TASK BRIEF | Continue the mailing-list reply on search engine ranking and word spam, starting after its final sentence.

PROVIDED TEXT |
++++++++

Re: word spam

(monier@pa.dec.com)
Tue, 16 Apr 96 21:26:45 -0700


Once in a while I need to pipe in and speak for my poor bad-mouthed robot and
search engine. It's one of these weeks.

For the last question about getting the content of a Perl script and not its
output: I don't know, ask the server! Someone published the URL, and the server
gave this back. I promise that we don't use out-of-work KGB psychics to get the
pages, just regular GET requests. And no crystal balls to guess URLs, just
following links...

As for the discussion about the "quality" of returns, the distribution of
responses has been wonderfully bimodal: those of us who think that what you get
should be a strong function of what you put in, and the rest (hmm) who believe
in magic. If a query is vague, say "computers", there are indeed tens of
thousands of pages matching the query, in the simple sense of containing the
word. Now the ranking can help some, but most of the returns will fall in very
crowded buckets of similar ranking, say that all pages with "computers" in the
title and mentionning "computers" often enough will all compete for top spot.

++++++++

MATERIAL PROVIDED |
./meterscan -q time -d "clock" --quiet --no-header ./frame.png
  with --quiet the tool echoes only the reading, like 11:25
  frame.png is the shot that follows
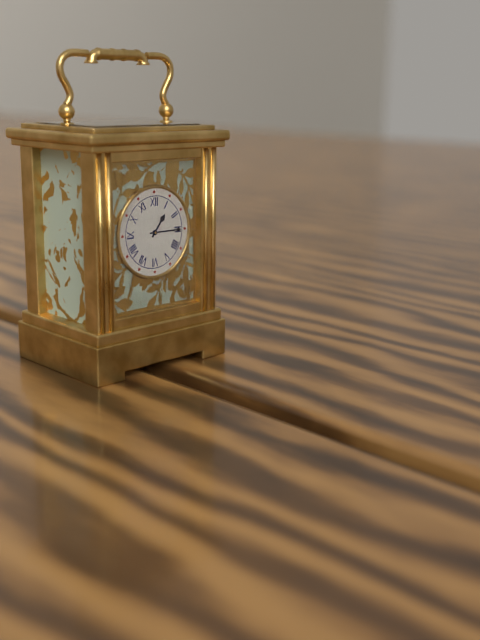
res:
1:15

++++++++

REPLY TO THE TASK |
Now, what is the "right answer"? Well, if you believe that the game is to guess
the rest of the query in your head, only magic will do. If you think it's some
sort of reference page, Yahoo-style (not a criticism, they play a different
game, and certainly not to be exhaustive), it requires human intervention, and
this is not what search engines are about.
So the right answer is indeed to refine the query.

What's so hard about it?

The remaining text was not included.